WORK TASK =>
Below are records; count the lines that contain "tree" and state only that count.

EXERCISE MATERIAL =>
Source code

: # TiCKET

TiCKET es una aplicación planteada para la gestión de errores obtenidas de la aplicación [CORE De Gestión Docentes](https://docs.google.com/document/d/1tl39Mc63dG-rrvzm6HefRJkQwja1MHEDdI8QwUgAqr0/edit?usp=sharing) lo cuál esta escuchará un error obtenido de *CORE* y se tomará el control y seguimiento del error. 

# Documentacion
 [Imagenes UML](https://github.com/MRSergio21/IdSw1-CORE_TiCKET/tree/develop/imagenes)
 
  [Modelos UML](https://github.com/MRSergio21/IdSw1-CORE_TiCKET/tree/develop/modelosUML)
--
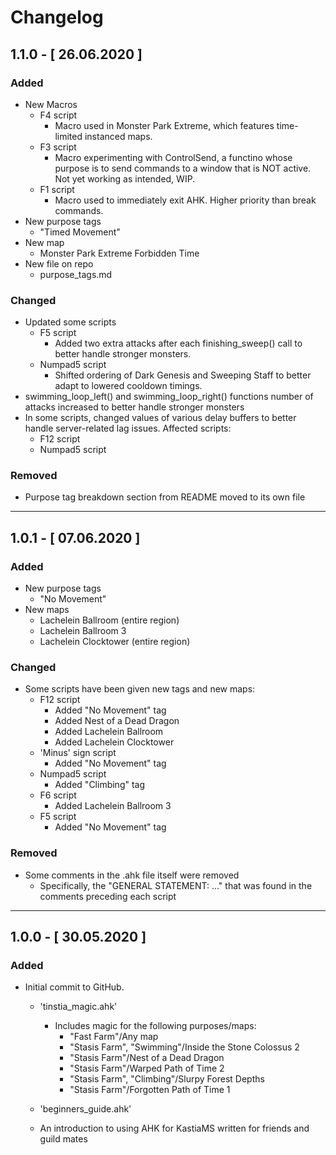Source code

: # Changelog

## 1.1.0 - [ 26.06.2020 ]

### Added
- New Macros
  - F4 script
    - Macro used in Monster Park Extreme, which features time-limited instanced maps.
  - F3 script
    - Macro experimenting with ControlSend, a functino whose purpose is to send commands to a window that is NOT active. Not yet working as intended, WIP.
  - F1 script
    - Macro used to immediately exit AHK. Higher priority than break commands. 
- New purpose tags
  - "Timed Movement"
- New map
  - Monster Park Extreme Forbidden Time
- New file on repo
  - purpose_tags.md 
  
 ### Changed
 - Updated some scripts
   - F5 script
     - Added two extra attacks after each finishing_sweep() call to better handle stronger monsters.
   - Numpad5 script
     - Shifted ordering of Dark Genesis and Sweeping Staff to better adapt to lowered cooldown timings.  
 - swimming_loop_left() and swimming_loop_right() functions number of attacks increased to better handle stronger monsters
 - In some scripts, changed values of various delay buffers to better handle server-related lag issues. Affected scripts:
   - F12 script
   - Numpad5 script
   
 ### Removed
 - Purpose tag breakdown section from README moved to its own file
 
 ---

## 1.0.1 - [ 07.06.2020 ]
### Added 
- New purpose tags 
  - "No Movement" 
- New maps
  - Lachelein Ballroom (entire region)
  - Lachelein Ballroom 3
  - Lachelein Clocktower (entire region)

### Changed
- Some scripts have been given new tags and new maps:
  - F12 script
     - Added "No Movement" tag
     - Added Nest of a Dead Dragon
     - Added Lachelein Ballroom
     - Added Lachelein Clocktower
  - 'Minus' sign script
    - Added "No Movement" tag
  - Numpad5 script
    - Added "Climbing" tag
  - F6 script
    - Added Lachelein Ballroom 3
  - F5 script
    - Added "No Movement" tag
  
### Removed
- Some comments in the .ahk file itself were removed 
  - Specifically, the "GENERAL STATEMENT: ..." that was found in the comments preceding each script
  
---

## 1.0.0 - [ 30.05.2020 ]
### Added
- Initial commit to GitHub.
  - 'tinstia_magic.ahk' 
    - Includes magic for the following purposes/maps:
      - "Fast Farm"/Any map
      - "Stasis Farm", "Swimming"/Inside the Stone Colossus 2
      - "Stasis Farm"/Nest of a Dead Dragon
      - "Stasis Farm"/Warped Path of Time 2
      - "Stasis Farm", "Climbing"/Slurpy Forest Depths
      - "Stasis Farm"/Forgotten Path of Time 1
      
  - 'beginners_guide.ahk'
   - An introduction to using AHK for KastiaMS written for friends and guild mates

SOLUTION FOR THIS PROBLEM =>
2